Assured Automatic Programming via Large Language Models

With the advent of AI-based coding engines, it is possible to convert natural language requirements to executable code in standard programming languages. However, AI-generated code can be unreliable, and the natural language requirements driving this code may be ambiguous. In other words, the intent may not be accurately captured in the code generated from AI-coding engines like Copilot. The goal of our work is to discover the programmer intent, while generating code which conforms to the intent and a proof of this conformance. Our approach to intent discovery is powered by a novel repair engine called program-proof co-evolution, where the object of repair is a tuple (code, logical specification, test) generated by an LLM from the same natural language description. The program and the specification capture the initial operational and declarative description of intent, while the test represents a concrete, albeit partial, understanding of the intent. Our objective is to achieve consistency between the program, the specification, and the test by incrementally refining our understanding of the user intent. Reaching consistency through this repair process provides us with a formal, logical description of the intent, which is then translated back into natural language for the developer's inspection. The resultant intent description is now unambiguous, though expressed in natural language. We demonstrate how the unambiguous intent discovered through our approach increases the percentage of verifiable auto-generated programs on a recently proposed dataset in the Dafny programming language.

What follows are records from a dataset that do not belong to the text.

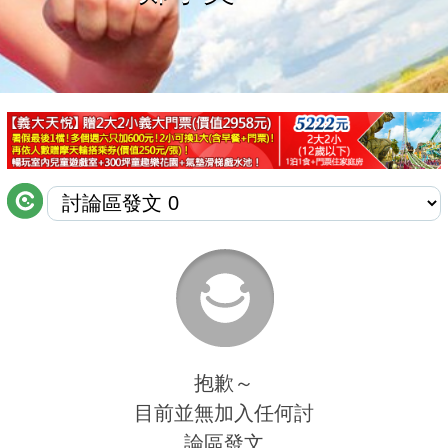
商家合作
推薦景點
討論區
聯絡我們
APP下載
抱歉～
目前並無加入任何討
論區發文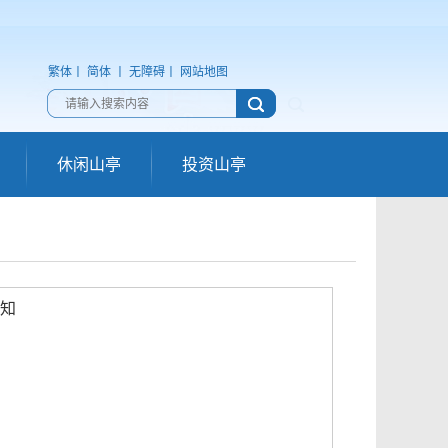
繁体
丨
简体
丨
无障碍
丨
网站地图
休闲山亭
投资山亭
知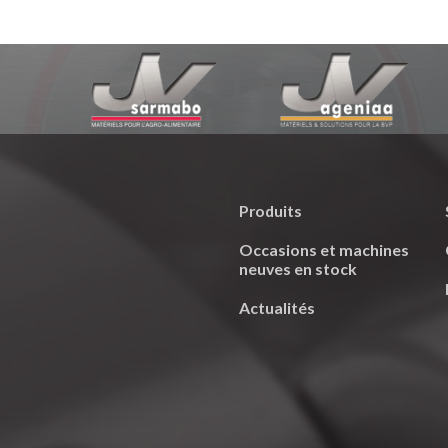
Produits
Occasions et machines
neuves en stock
Actualités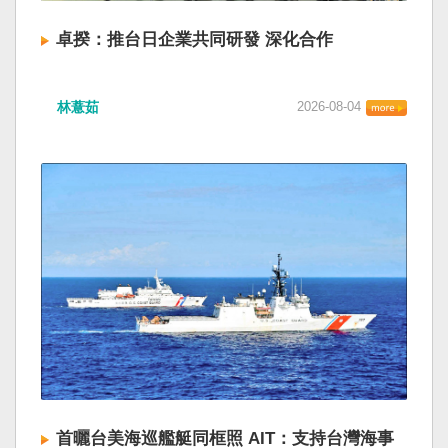
卓揆：推台日企業共同研發 深化合作
林薏茹
2026-08-04
首曬台美海巡艦艇同框照 AIT：支持台灣海事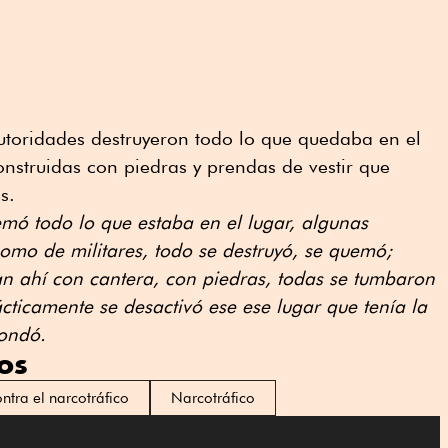
autoridades destruyeron todo lo que quedaba en el
onstruidas con piedras y prendas de vestir que
s.
mó todo lo que estaba en el lugar, algunas
omo de militares, todo se destruyó, se quemó;
an ahí con cantera, con piedras, todas se tumbaron
cticamente se desactivó ese ese lugar que tenía la
hondó.
os
ntra el narcotráfico
Narcotráfico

翻译：随着基于人工智能的代码生成引擎的出现，将自然语言需求转换为标准编程语言的可执行代码已成为可能。然而，AI生成的代码可能不可靠，且驱动代码生成的自然语言需求可能存在歧义。换言之，在Copilot等AI编码引擎生成的代码中，程序员的意图可能无法被准确捕捉。本工作的目标是在生成符合意图的代码及其符合性证明的同时，发现程序员的真实意图。我们的意图发现方法由一种称为"程序-证明协同演化"的新型修复引擎驱动，其修复对象是由大型语言模型根据同一自然语言描述生成的三元组（代码、逻辑规约、测试）。程序与规约共同捕捉了意图的初始操作性和声明性描述，而测试则代表了对意图的具体（尽管是部分的）理解。我们的目标是通过逐步细化对用户意图的理解，实现程序、规约与测试之间的一致性。通过此修复过程达成一致性后，我们将获得意图的形式化逻辑描述，随后将其转换回自然语言供开发者审阅。最终得到的意图描述虽仍以自然语言表达，但已消除歧义。我们通过最近提出的Dafny编程语言数据集证明，采用本方法发现的明确意图可显著提升可验证自动生成程序的百分比。